Count up the lines below in which the string "elapsed" appears. The reply should be that number alone.

- [Given data]
*** Block opens ***
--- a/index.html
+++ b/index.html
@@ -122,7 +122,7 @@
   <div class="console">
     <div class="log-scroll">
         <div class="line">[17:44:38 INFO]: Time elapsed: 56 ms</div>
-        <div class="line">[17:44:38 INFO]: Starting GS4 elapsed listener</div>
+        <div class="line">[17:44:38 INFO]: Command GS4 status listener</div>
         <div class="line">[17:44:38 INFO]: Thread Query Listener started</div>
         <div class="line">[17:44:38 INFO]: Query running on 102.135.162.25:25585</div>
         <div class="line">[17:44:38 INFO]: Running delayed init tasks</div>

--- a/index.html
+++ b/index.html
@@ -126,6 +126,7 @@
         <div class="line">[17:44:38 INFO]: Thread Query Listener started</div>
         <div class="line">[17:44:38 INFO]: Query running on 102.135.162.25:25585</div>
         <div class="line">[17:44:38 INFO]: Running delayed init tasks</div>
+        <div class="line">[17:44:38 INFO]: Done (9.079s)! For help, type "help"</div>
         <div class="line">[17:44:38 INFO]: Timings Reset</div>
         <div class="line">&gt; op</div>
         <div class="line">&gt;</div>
*** Block closes ***
*** Block opens ***
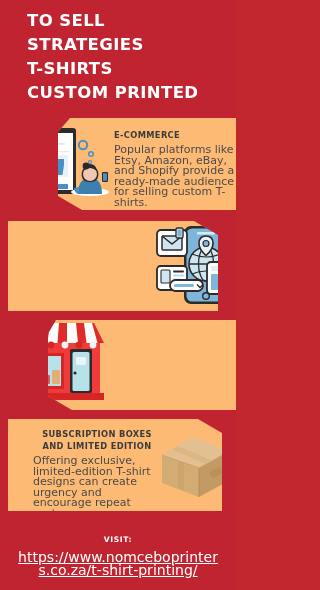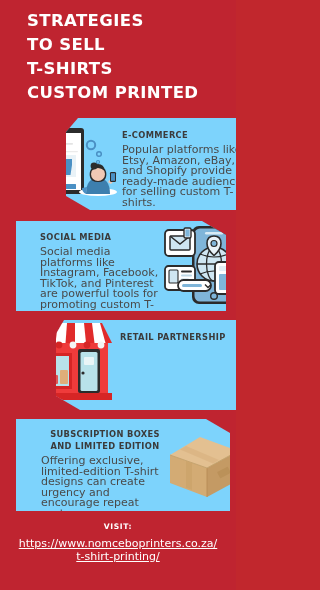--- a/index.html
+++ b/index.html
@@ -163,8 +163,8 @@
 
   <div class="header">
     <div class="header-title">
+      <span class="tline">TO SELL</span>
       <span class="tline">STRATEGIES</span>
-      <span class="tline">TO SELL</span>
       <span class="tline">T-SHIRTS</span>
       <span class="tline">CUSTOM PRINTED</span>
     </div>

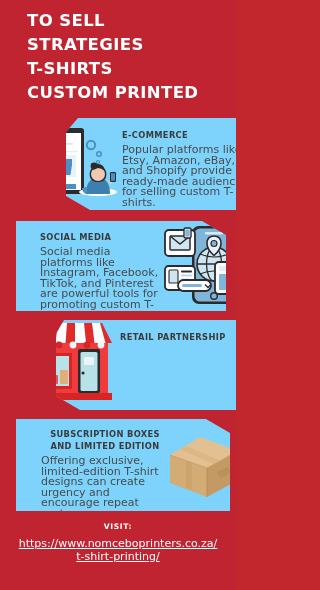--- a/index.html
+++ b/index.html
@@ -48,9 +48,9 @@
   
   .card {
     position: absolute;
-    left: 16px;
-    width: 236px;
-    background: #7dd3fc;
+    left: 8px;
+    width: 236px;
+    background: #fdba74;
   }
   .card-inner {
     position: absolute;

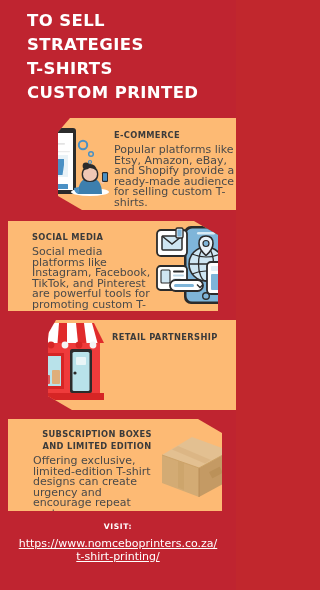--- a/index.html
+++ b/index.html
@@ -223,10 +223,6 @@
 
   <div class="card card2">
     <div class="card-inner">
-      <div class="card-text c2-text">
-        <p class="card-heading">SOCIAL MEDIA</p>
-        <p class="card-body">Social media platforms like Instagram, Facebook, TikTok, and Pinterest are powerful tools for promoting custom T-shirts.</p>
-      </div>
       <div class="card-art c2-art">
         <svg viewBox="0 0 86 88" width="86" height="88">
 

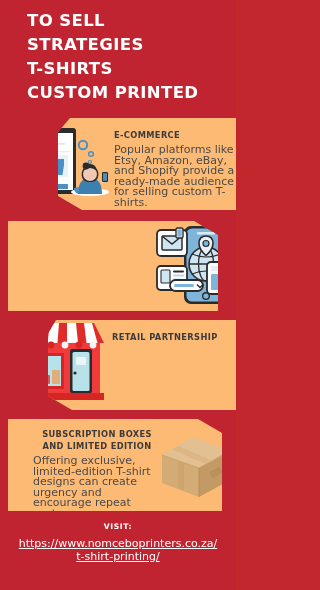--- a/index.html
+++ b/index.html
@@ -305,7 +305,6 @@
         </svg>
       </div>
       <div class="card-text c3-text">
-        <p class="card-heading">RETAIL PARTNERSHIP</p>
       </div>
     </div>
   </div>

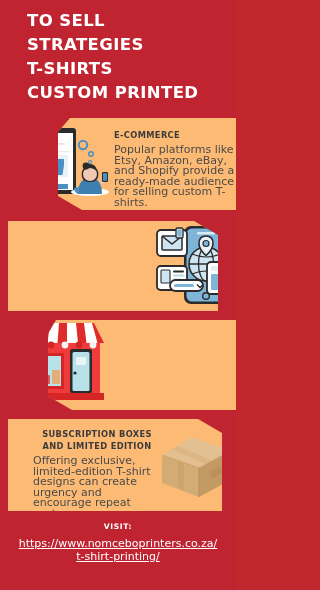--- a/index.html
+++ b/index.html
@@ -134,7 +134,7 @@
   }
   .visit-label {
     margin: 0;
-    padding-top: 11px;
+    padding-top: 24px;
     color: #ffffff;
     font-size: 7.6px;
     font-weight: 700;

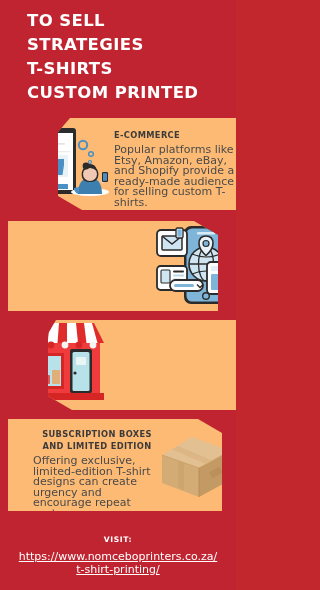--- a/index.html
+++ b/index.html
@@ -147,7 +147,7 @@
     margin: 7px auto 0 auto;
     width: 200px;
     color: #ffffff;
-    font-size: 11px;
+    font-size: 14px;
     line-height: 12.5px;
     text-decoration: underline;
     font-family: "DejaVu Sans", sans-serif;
*** Block closes ***
*** Block opens ***
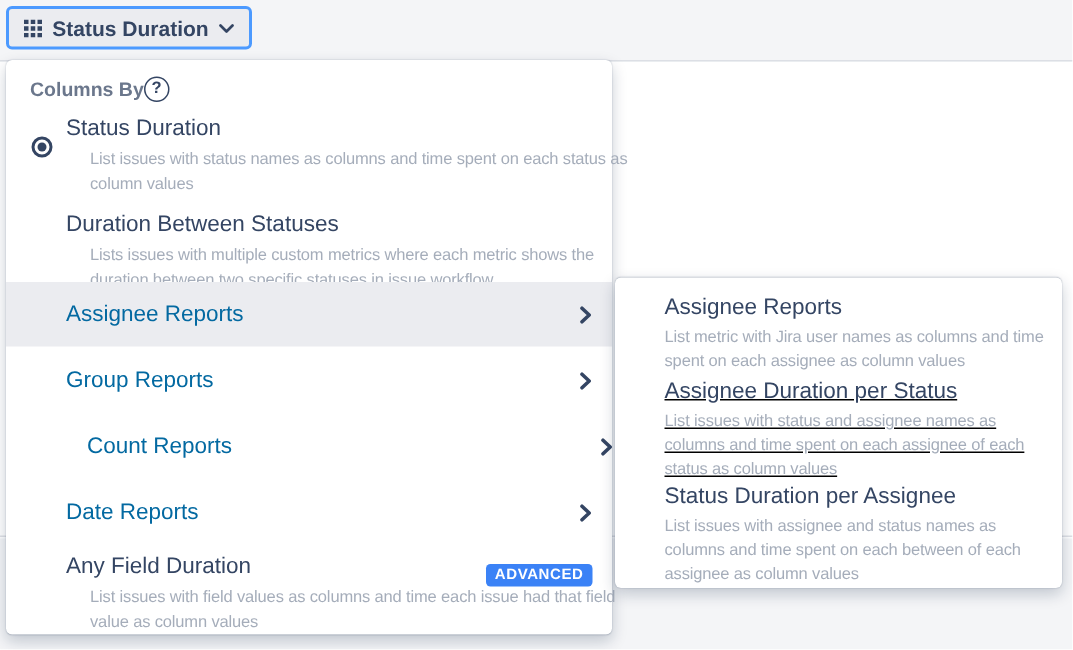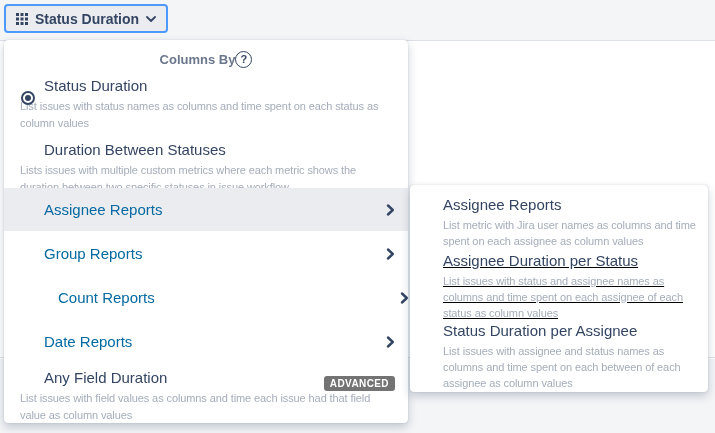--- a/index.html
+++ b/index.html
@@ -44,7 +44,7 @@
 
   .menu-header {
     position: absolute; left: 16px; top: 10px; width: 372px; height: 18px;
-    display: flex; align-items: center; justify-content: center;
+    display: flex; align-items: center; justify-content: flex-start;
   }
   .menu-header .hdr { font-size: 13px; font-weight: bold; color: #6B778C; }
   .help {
*** Block closes ***
- [Solution] 2